Brief: The required output is every line from the beginning of the entries below through the line that includes "48: (120, 247, 0.22)", copied exactly.
[Source records — start]
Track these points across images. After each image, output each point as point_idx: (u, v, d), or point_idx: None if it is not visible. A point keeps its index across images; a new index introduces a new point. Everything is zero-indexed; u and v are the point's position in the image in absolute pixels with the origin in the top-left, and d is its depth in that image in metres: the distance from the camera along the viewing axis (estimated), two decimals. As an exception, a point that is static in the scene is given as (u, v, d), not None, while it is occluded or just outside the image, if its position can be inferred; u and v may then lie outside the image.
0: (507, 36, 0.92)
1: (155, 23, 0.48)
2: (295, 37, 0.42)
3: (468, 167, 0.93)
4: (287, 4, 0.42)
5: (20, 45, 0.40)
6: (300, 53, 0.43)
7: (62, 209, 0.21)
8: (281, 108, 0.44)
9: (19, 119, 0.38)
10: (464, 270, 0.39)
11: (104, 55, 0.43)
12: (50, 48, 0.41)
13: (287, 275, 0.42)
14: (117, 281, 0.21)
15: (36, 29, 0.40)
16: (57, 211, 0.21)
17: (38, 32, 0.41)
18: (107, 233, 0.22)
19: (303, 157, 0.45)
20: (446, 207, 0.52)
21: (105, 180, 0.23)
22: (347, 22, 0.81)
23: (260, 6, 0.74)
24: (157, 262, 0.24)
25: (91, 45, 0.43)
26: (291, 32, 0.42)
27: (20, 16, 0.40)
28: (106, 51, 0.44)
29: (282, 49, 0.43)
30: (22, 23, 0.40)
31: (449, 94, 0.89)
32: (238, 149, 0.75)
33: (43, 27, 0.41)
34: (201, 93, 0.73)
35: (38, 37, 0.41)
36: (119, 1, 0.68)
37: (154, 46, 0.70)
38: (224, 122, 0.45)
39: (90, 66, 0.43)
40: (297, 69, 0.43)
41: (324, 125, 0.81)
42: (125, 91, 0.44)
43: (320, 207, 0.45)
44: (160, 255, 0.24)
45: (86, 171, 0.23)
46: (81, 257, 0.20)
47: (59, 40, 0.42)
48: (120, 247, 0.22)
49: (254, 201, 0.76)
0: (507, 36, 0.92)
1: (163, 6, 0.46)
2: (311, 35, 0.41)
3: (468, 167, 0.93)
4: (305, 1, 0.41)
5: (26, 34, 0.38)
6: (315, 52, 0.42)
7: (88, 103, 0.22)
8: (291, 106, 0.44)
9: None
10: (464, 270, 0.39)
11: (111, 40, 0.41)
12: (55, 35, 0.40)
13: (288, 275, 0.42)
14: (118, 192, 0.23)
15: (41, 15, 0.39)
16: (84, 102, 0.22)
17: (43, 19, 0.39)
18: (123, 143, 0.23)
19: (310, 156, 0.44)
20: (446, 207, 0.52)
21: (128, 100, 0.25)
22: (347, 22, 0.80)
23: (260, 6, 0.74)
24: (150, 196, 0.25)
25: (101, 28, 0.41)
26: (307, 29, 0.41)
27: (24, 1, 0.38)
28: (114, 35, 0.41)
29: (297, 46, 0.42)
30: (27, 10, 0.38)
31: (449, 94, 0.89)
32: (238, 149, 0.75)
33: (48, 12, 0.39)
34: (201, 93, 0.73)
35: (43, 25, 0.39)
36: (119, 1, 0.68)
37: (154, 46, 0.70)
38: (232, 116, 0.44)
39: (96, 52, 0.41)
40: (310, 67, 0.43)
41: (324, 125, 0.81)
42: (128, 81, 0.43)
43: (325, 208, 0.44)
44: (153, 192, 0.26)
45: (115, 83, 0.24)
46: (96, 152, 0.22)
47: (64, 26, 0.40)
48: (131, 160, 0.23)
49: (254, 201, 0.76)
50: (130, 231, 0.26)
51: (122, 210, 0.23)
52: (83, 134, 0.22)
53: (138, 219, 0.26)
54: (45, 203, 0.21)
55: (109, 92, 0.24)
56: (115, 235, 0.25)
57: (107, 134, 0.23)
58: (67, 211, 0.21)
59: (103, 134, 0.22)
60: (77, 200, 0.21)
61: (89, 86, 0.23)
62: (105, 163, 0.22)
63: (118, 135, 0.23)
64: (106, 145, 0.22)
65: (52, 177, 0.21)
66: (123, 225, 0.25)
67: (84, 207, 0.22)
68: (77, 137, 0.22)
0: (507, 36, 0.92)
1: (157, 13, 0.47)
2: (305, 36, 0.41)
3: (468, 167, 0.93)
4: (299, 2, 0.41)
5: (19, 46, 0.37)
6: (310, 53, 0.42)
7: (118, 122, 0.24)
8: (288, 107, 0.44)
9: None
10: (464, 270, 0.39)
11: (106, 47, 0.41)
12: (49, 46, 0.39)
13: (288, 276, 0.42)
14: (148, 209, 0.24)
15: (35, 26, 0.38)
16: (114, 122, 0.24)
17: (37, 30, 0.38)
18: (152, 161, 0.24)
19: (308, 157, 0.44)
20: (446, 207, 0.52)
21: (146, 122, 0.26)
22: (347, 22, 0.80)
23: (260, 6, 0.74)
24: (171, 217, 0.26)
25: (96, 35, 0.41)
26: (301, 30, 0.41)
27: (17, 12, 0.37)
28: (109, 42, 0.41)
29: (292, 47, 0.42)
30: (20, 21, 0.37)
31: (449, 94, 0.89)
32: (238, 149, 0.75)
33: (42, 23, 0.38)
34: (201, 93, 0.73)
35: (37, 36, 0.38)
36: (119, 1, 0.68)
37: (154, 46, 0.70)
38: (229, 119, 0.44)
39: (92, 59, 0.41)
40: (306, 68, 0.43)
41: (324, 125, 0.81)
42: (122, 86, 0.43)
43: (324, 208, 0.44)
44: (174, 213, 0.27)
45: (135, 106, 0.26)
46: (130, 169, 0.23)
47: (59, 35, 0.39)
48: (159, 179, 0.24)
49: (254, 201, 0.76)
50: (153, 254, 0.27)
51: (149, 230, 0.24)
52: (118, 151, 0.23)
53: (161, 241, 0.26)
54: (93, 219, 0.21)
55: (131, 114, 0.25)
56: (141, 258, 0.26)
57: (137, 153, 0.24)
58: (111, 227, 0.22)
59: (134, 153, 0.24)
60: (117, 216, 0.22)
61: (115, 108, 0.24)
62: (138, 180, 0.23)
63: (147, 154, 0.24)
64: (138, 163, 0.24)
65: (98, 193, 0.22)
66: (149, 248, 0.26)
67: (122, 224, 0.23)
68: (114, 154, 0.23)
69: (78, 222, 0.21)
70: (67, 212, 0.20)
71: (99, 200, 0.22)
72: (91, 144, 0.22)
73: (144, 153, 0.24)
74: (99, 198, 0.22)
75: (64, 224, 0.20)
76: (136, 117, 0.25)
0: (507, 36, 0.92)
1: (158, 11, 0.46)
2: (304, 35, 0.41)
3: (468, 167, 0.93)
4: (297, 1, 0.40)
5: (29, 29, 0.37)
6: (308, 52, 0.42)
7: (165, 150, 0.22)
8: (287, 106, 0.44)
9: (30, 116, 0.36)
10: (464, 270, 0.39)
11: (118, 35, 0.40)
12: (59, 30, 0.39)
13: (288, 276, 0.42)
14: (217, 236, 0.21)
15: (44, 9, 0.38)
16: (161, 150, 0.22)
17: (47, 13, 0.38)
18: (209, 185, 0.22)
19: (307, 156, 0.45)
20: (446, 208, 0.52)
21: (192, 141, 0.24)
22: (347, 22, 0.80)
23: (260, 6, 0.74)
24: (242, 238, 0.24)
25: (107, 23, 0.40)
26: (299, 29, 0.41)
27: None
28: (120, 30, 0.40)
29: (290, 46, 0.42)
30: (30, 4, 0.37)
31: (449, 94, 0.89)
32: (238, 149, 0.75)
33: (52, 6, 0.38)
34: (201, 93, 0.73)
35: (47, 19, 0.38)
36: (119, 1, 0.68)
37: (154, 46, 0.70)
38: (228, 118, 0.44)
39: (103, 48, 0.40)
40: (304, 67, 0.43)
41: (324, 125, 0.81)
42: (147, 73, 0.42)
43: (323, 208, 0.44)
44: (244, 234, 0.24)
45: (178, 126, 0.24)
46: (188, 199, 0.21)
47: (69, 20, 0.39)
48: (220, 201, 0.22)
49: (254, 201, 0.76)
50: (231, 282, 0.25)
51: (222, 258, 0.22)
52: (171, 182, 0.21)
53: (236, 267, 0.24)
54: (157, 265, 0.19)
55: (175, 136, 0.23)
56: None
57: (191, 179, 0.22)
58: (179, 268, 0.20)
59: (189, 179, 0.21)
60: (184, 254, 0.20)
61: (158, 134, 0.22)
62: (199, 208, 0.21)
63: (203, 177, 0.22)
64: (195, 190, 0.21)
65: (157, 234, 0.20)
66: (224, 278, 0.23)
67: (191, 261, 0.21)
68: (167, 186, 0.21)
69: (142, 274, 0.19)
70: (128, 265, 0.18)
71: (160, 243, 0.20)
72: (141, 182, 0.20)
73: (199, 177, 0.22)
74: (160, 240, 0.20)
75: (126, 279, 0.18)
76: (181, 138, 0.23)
[Source records — finish]
Result:
Track these points across images. After each image, output each point as point_idx: (u, v, d), or point_idx: None if it is not visible. A point keeps its index across images; a new index introduces a new point. Everything is zero-indexed; u and v are the point's position in the image in absolute pixels with the origin in the top-left, and d is its depth in that image in metres: the distance from the camera along the viewing axis (estimated), two decimals. As an exception, a point that is static in the scene is given as (u, v, d), not None, while it is occluded or just outside the image, if its position can be inferred; u and v may then lie outside the image.
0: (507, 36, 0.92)
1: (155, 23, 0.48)
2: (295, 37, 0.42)
3: (468, 167, 0.93)
4: (287, 4, 0.42)
5: (20, 45, 0.40)
6: (300, 53, 0.43)
7: (62, 209, 0.21)
8: (281, 108, 0.44)
9: (19, 119, 0.38)
10: (464, 270, 0.39)
11: (104, 55, 0.43)
12: (50, 48, 0.41)
13: (287, 275, 0.42)
14: (117, 281, 0.21)
15: (36, 29, 0.40)
16: (57, 211, 0.21)
17: (38, 32, 0.41)
18: (107, 233, 0.22)
19: (303, 157, 0.45)
20: (446, 207, 0.52)
21: (105, 180, 0.23)
22: (347, 22, 0.81)
23: (260, 6, 0.74)
24: (157, 262, 0.24)
25: (91, 45, 0.43)
26: (291, 32, 0.42)
27: (20, 16, 0.40)
28: (106, 51, 0.44)
29: (282, 49, 0.43)
30: (22, 23, 0.40)
31: (449, 94, 0.89)
32: (238, 149, 0.75)
33: (43, 27, 0.41)
34: (201, 93, 0.73)
35: (38, 37, 0.41)
36: (119, 1, 0.68)
37: (154, 46, 0.70)
38: (224, 122, 0.45)
39: (90, 66, 0.43)
40: (297, 69, 0.43)
41: (324, 125, 0.81)
42: (125, 91, 0.44)
43: (320, 207, 0.45)
44: (160, 255, 0.24)
45: (86, 171, 0.23)
46: (81, 257, 0.20)
47: (59, 40, 0.42)
48: (120, 247, 0.22)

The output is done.